Adam Boehler, heads the U.S. International Development Finance Corporation, said he learned that the company was interested in creating a start-up that could supply ingredients for pharmaceuticals.
"If you look at drugs, 90% of the drugs that we take today are generics, and they are almost all made overseas,'' Boehler said in an interview on CNBC. "The dominant manufacturer of ingredients for generics is China, and #2 is India. And so, we said if we're going to re-shore and bring things back and we're going to have safety and security going forward, we need to change that.''
Governor Andrew Cuomo, in a video message he recorded for Tuesday's announcement, said this highlights the kind of support the federal government should be providing during the pandemic.
“To make sure that we can manufacture these essential supplies, right here, at home in the United States of America...the federal government should be doing just what they are doing today, using the Defense Production Act to increase America’s manufacturing capacity, to create new jobs and to keep America safe,” Cuomo said.
In a statement hailing the announcement, Rep. Joe Morelle stated: “Rochestarians have long harnessed their entrepreneurial fortitude to create some of our society’s most ingenuitive inventions. That’s why the name Kodak has been synonymous with Rochester for over a century, and why we’ve been given this opportunity to step up—both for our community and for our nation.”
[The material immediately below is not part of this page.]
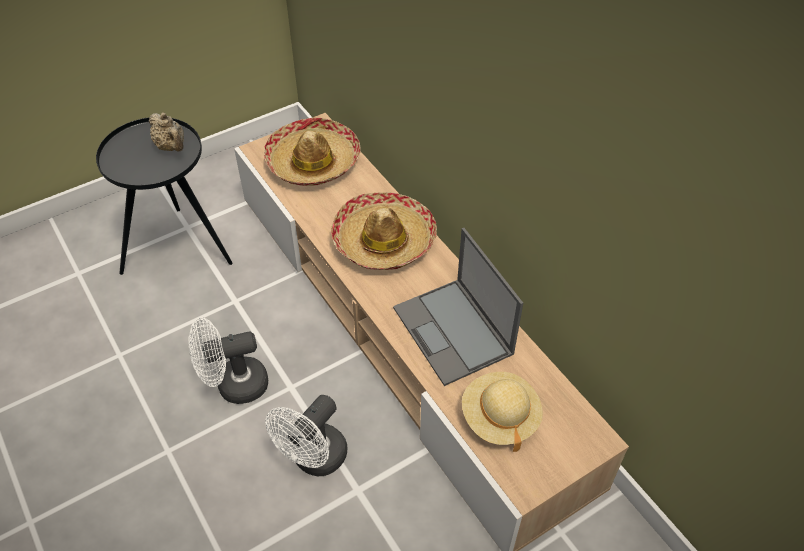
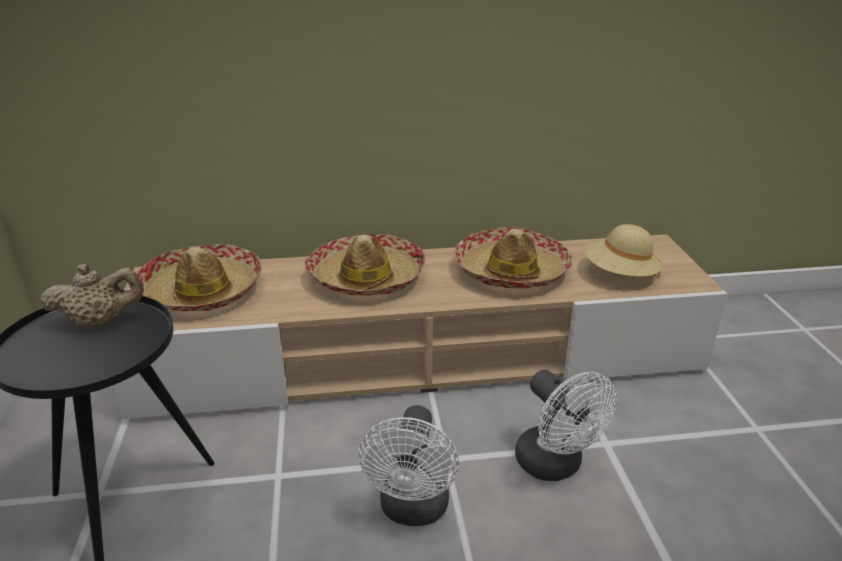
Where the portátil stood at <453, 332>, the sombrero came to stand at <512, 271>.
Monroe County Executive Adam Bello stated: "I am excited to see Kodak leading this forward thinking initiative and am confident that our skilled workforce will make it a success."
Rochester Mayor Lovely Warren said in a statement: “Our residents created a legacy working at Kodak to provide world-class products and countless memories for people throughout our nation and our world. Now, we will get another opportunity to show the world our ingenuity and quality again through Kodak Pharmaceuticals.”
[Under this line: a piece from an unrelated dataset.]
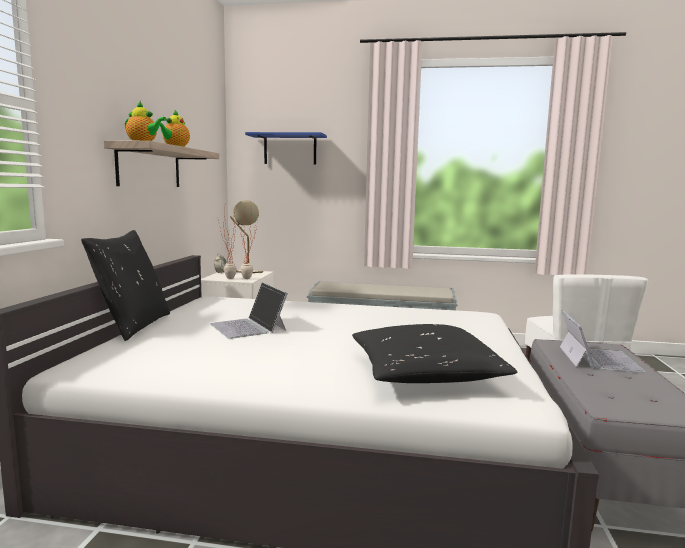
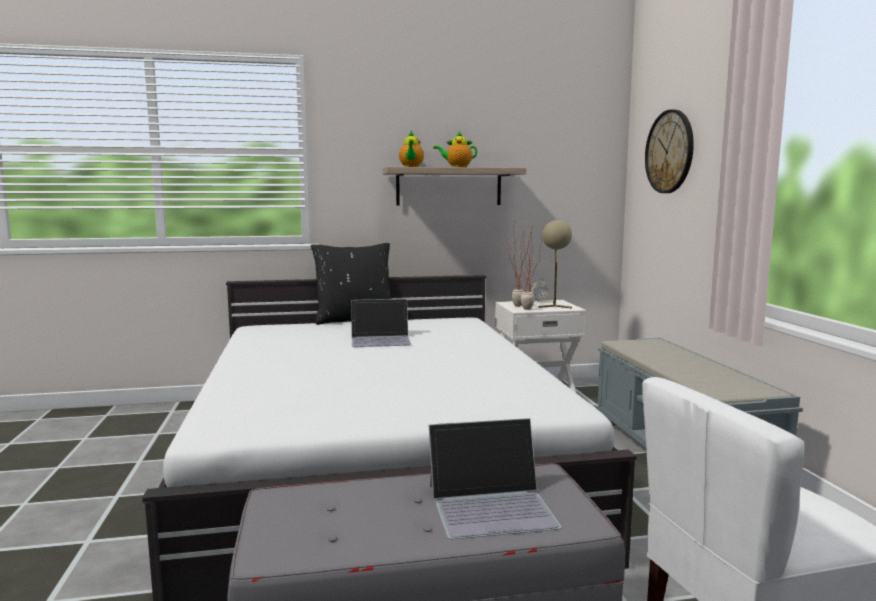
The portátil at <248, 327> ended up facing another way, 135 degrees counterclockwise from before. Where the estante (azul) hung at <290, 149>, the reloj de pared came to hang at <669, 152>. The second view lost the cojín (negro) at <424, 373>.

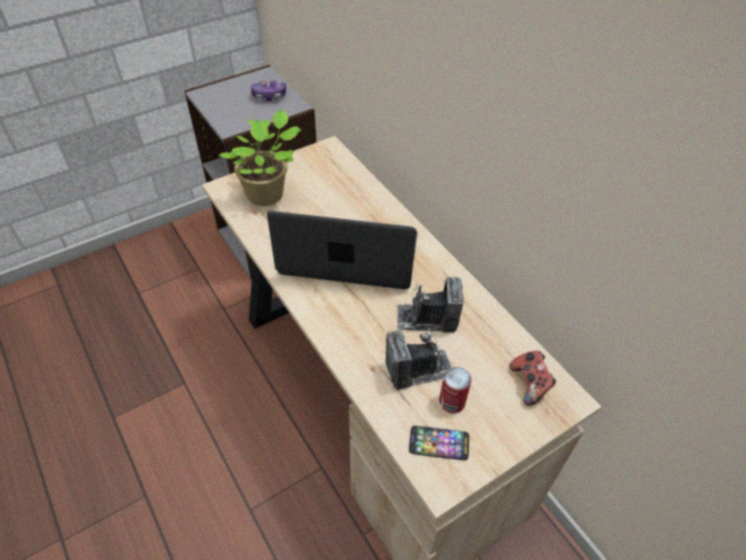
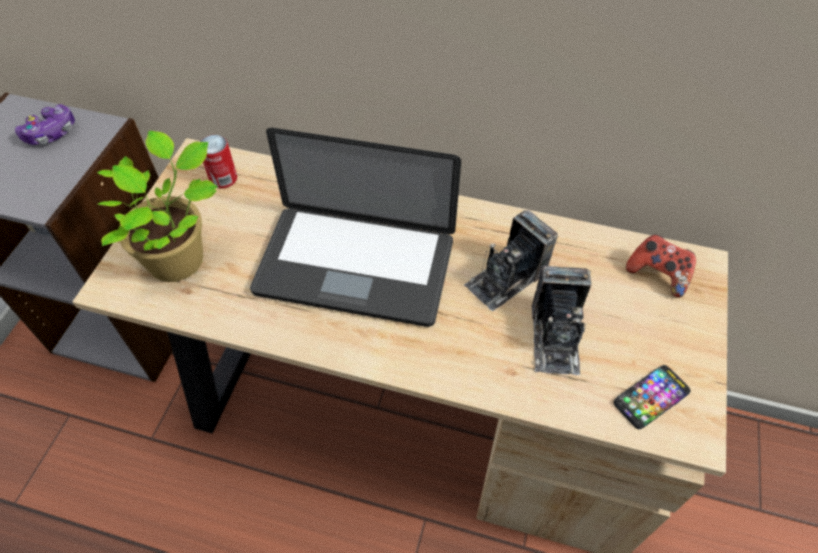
The lata ended up elsewhere, having gone from <452, 402> to <223, 179>. The portátil at <349, 255> ended up facing another way, 135 degrees counterclockwise from before. The cámara at <419, 369> ended up facing another way, 150 degrees clockwise from before.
Bob Duffy, the president and CEO of the Greater Rochester Chamber of Commerce stated that the chamber is “pleased to see a historic local company tapped for a federal manufacturing initiative that will help combat COVID-19, as well as bring 300 jobs to our region.” He added that Kodak’s, “unique capabilities and intellectual capital that will be put to critical use during this challenging time.”
The Associated Press also contributed to this story.